Historian Professor Clare Wright has raised the profile of her profession and many causes, but she remains an introverted activist and an unofficial mentor, she tells Will Brodie.
Professor Wright finds it hard to say no, and she says no “six times a week”.
When we meet for our interview at a café, she displays this quality immediately. Having ordered a pot of tea to keep herself awake after a night of writing until 3am, she starts chatting with the young woman at the cash register. They discuss what Professor Wright is writing about and the cashier’s career path, and it’s clear IE will have to wait a few minutes.
Professor Wright is one of a rare breed in modern Australia: the public intellectual. She’s achieved that by saying ‘yes’ – endlessly.
It makes her crazy busy. In the week we talked, she also slaved away on her latest book; sat alongside Senator Penny Wong at a federal election campaign launch; took calls about an upcoming TV production; visited Ballarat to attend the 10-year anniversary of the Stella Award for Women’s Writing (which she won in 2014 for The Forgotten Rebels of Eureka); and worked on her Archive Fever podcast series with Yves Rees.
She also promoted ‘A Monument of One’s Own’, a campaign to have more statues of famous women erected. Did you know only 4 per cent of Australian statues represent historical female figures? That’s a classic Clare Wright mission – to publicise a startling and previously unheeded truth.
In this packed week, Professor Wright also took part in a seminar on gendered violence, in which she experienced an exciting phenomena – an all-women panel. Professor Wright says even supportive, supposedly feminist men can tend to take over at such events.
“It just happens so frequently and it’s part of the ether – men don’t even notice it – but women know it happens all the time,” she says.
“We internalise from such an early age that men are the ones who are entitled to be taking up the space, that we give it over as well.”
When there are no men on a panel, Professor Wright says, “Women just have a riotous good time! There’s this energy which just lifts the roof off.”
The mother of two boys, she empathises with the difficulties males navigate. But her advice to them is simple: “If you’re not sure, communicate, talk. You’re at the top of the pyramid. You are white, you are male. You are well educated. English is your first language”.
Patriarchy not loosening grip
Professor Wright is as blunt about society: “Our patriarchy is not going to give up power. Patriarchy is a systemic form of oppression. Individual men do not give up their power without a fight”.
It’s hard to believe she ever, even subconsciously, defers to anyone, but Professor Wright insists she is timid by nature and needed theatre classes as a child to improve her social skills.
“I worked to overcome my introversion. I was an only child.

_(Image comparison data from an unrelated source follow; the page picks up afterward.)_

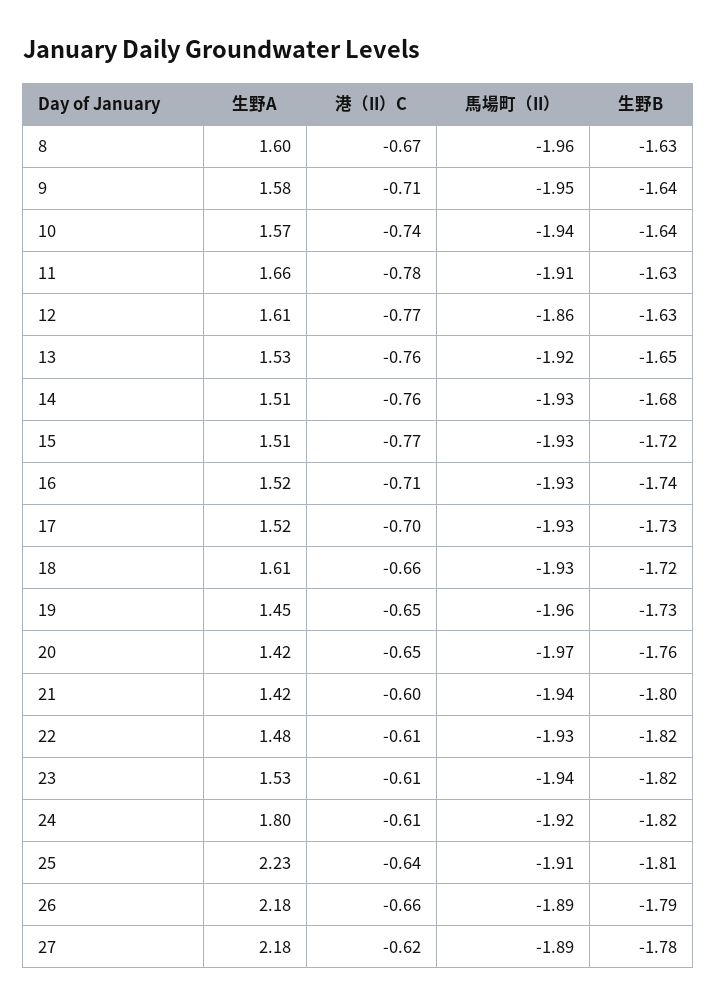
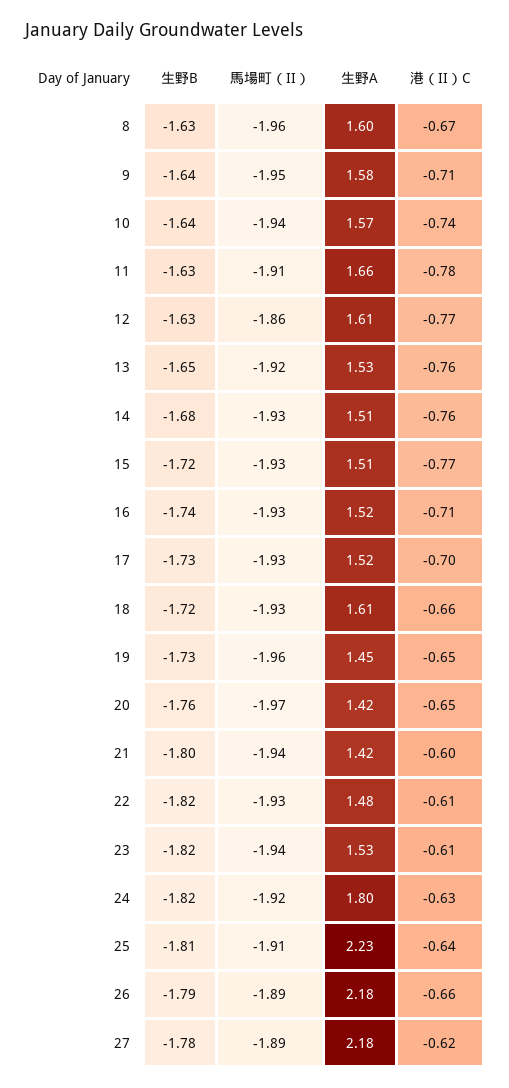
  {
    "生野A": {
      "8": 1.6,
      "9": 1.58,
      "10": 1.57,
      "11": 1.66,
      "12": 1.61,
      "13": 1.53,
      "14": 1.51,
      "15": 1.51,
      "16": 1.52,
      "17": 1.52,
      "18": 1.61,
      "19": 1.45,
      "20": 1.42,
      "21": 1.42,
      "22": 1.48,
      "23": 1.53,
      "24": 1.8,
      "25": 2.23,
      "26": 2.18,
      "27": 2.18
    },
    "港（II）C": {
      "8": -0.67,
      "9": -0.71,
      "10": -0.74,
      "11": -0.78,
      "12": -0.77,
      "13": -0.76,
      "14": -0.76,
      "15": -0.77,
      "16": -0.71,
      "17": -0.7,
      "18": -0.66,
      "19": -0.65,
      "20": -0.65,
      "21": -0.6,
      "22": -0.61,
      "23": -0.61,
-     "24": -0.61,
+     "24": -0.63,
      "25": -0.64,
      "26": -0.66,
      "27": -0.62
    },
    "馬場町（II）": {
      "8": -1.96,
      "9": -1.95,
      "10": -1.94,
      "11": -1.91,
      "12": -1.86,
      "13": -1.92,
      "14": -1.93,
      "15": -1.93,
      "16": -1.93,
      "17": -1.93,
      "18": -1.93,
      "19": -1.96,
      "20": -1.97,
      "21": -1.94,
      "22": -1.93,
      "23": -1.94,
      "24": -1.92,
      "25": -1.91,
      "26": -1.89,
      "27": -1.89
    },
    "生野B": {
      "8": -1.63,
      "9": -1.64,
      "10": -1.64,
      "11": -1.63,
      "12": -1.63,
      "13": -1.65,
      "14": -1.68,
      "15": -1.72,
      "16": -1.74,
      "17": -1.73,
      "18": -1.72,
      "19": -1.73,
      "20": -1.76,
      "21": -1.8,
      "22": -1.82,
      "23": -1.82,
      "24": -1.82,
      "25": -1.81,
      "26": -1.79,
      "27": -1.78
    }
  }

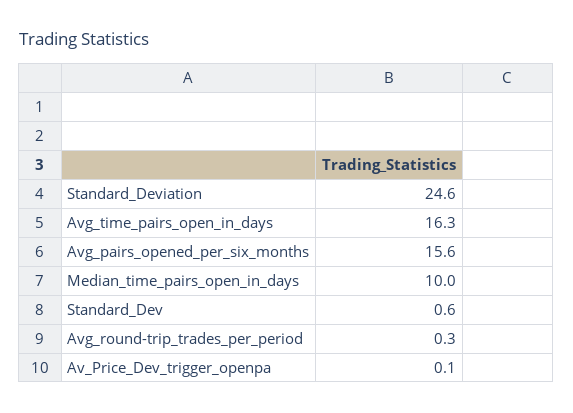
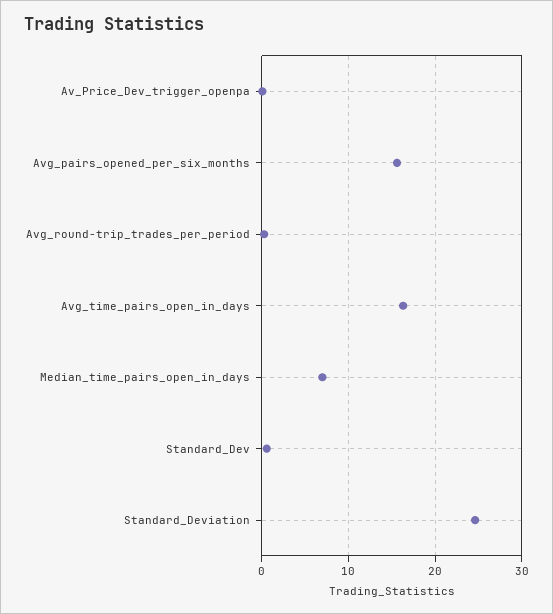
  {
    "Standard_Deviation": 24.6,
    "Avg_time_pairs_open_in_days": 16.3,
    "Avg_pairs_opened_per_six_months": 15.6,
-   "Median_time_pairs_open_in_days": 10,
+   "Median_time_pairs_open_in_days": 7,
    "Standard_Dev": 0.6,
    "Avg_round-trip_trades_per_period": 0.3,
    "Av_Price_Dev_trigger_openpa": 0.1
  }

I grew up mostly around adults.”
American-born, she moved to Australia with her mother at five years of age. Her mum was a tech school teacher, her stepfather taught at La Trobe University. Professor Wright says she was “raised with a very anti-elitist temper and very much with a democratic ethos”.
From Year 9 onwards she attended Mac.Robertson Girls’ High School in Melbourne – one of few Victorian selective schools – which suited her “perfectly”.

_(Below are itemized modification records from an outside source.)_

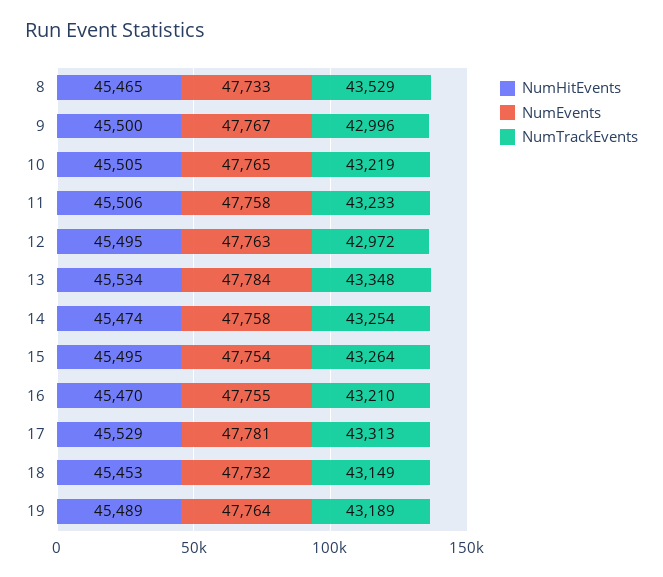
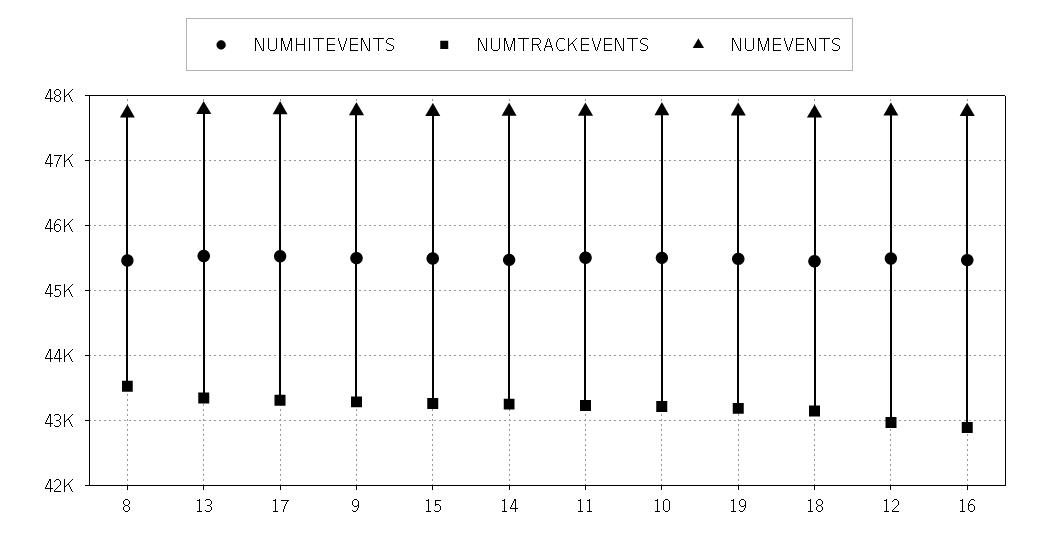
  {
    "NumHitEvents": {
      "8": 45465,
      "9": 45500,
      "10": 45505,
      "11": 45506,
      "12": 45495,
      "13": 45534,
      "14": 45474,
      "15": 45495,
      "16": 45470,
      "17": 45529,
      "18": 45453,
      "19": 45489
    },
    "NumEvents": {
      "8": 47733,
      "9": 47767,
      "10": 47765,
      "11": 47758,
      "12": 47763,
      "13": 47784,
      "14": 47758,
      "15": 47754,
      "16": 47755,
      "17": 47781,
      "18": 47732,
      "19": 47764
    },
    "NumTrackEvents": {
      "8": 43529,
-     "9": 42996,
+     "9": 43300,
      "10": 43219,
      "11": 43233,
      "12": 42972,
      "13": 43348,
      "14": 43254,
      "15": 43264,
-     "16": 43210,
+     "16": 42900,
      "17": 43313,
      "18": 43149,
      "19": 43189
    }
  }

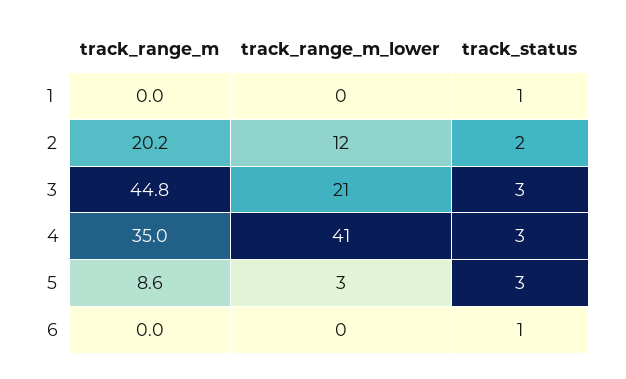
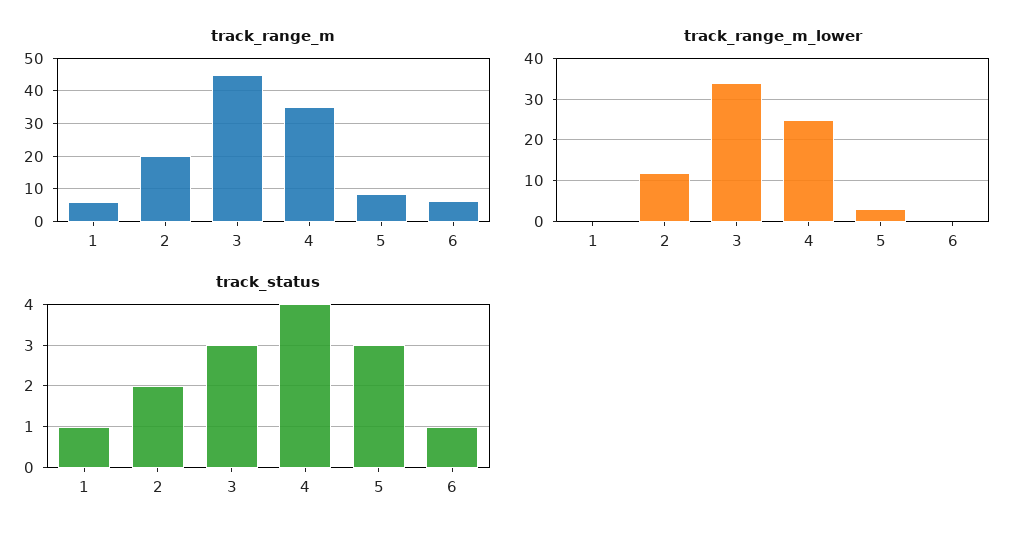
  {
    "track_range_m": {
-     "1": 0,
+     "1": 6,
      "2": 20.2,
      "3": 44.8,
      "4": 35,
      "5": 8.6,
-     "6": 0
+     "6": 6
    },
    "track_range_m_lower": {
      "1": 0,
      "2": 12,
-     "3": 21,
+     "3": 35,
-     "4": 41,
+     "4": 25,
      "5": 3,
      "6": 0
    },
    "track_status": {
      "1": 1,
      "2": 2,
      "3": 3,
-     "4": 3,
+     "4": 4,
      "5": 3,
      "6": 1
    }
  }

“I found my people,” Professor Wright says. “There really was this ethos that girls could do anything; there was no reason anything about our gender should hold us back from anything we might want to do in life.”
The school was a meritocracy where “you could aspire to be whatever you wanted to be”.

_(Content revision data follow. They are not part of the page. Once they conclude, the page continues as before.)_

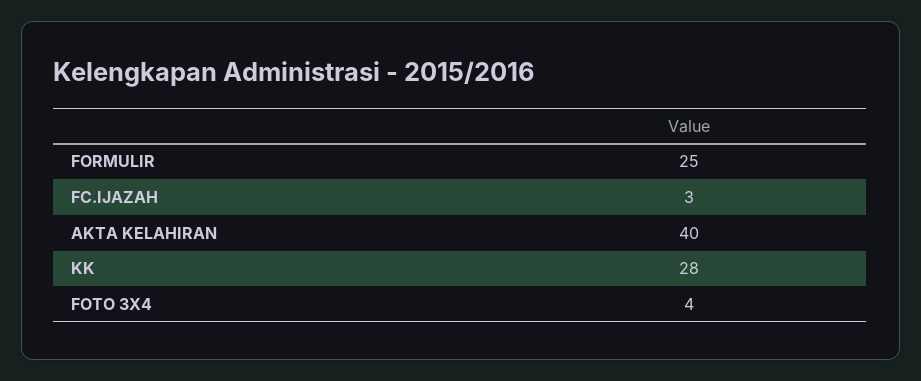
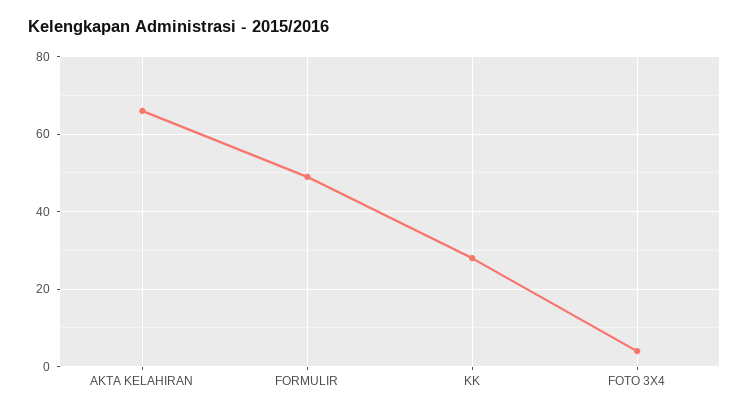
  {
-   "FORMULIR": 25,
+   "FORMULIR": 50,
-   "FC.IJAZAH": 3,
-   "AKTA KELAHIRAN": 40,
+   "AKTA KELAHIRAN": 65,
    "KK": 28,
    "FOTO 3X4": 4
  }

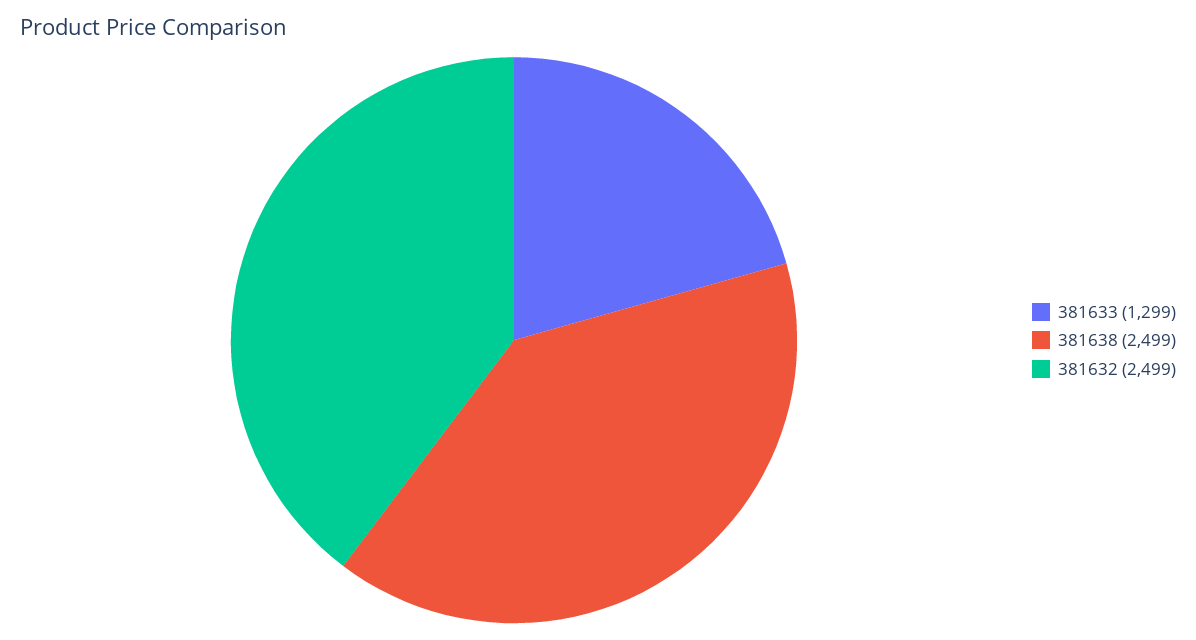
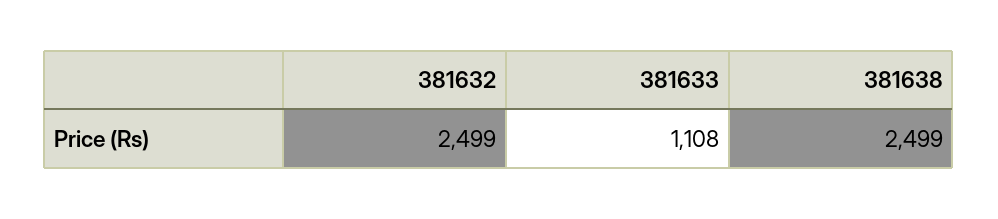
  {
-   "381633": 1299,
+   "381633": 1108,
    "381638": 2499,
    "381632": 2499
  }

“That wasn’t taught to us as feminism per se, it was just the ethos of the school,” she says. Surrounded by high achievers and excellent teachers she loved, Professor Wright thrived.
Professor Wright says she was not a “natural activist”, but she now realises school provided her first taste of campaigning.
When a Student Representative on the School Council, she confronted her school leaders over the Christian content of songs chosen for massed singing at the end-of-year gala.
She’d noticed the “silent dissent” of non-Christian girls who weren’t singing, and felt their voices were “literally being stifled”.
Professor Wright, who is Jewish, was made to “feel foolish” for her rejection at the time, but at the next year’s gala, a Russian folk song was sung.
It taught her that seeking change can bring both humiliation and exhilaration. It revealed an “outsider’s perspective” derived from being a “first generation immigrant from a minority religion”.
That meant she was “kind of outside looking in” at Australian life and culture.
“I didn’t necessarily take for granted the things that other people take for granted,” she says.